Der plötzliche Zustrom von so vielen Menschen, die nicht viel über die alten Regeln des Investierens wissen, verändert das Spiel. Zusammen verfügen diese neuen Investoren über eine Menge Kapital - ein paar Euro multipliziert mit Millionen von Menschen ergibt eine Summe - und es ist ihnen egal, was die Analysten sagen. 

Bedeutet das, dass du in bankrotte Unternehmen investieren solltest? Auf keinen Fall. Ein bankrottes Unternehmen ist immer noch ein bankrottes Unternehmen, und obwohl es immer eine Chance gibt, dass du auf der Welle nach oben reitest, gibt es eine noch größere Chance, dass du auf der Welle nach unten reitest. Du könntest $1.000 verdienen, aber du könntest auch genauso gut $1.000 verlieren.  
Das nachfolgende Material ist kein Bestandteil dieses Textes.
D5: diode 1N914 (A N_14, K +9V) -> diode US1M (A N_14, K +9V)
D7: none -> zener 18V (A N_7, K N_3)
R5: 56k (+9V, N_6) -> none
Das heißt, die Regeln ändern sich und das alte System, mit dem man herausfindet, wann eine Aktie ihren Höchststand erreicht hat, ist nicht mehr so gut in der Vorhersage wie früher. Einige Unternehmen wie Tesla, dessen Aktienkurs das Unternehmen größer macht als Autohersteller, die mehr als das Zehnfache an Autos verkaufen, könnten ihre aufgeblähten Bewertungen noch eine Weile behalten. 

Was ist also am Ende mit Hertz passiert? Zum einen ist das Unternehmen immer noch bankrott. Die Aktionäre, die als letzte in der Schlange für irgendeine Art von Entschädigung stehen, sobald das Unternehmen sein Konkursverfahren beendet hat, werden mit sehr wenig zurückgelassen werden. Zum jetzigen Zeitpunkt sind die Aktien etwa 1,60 $ wert - immer noch höher als der Preis, den sie nach der Insolvenzerklärung hatten, aber weit entfernt von dem Wert, den sie für einen kurzen lichten Moment im Juni 2020 hatten.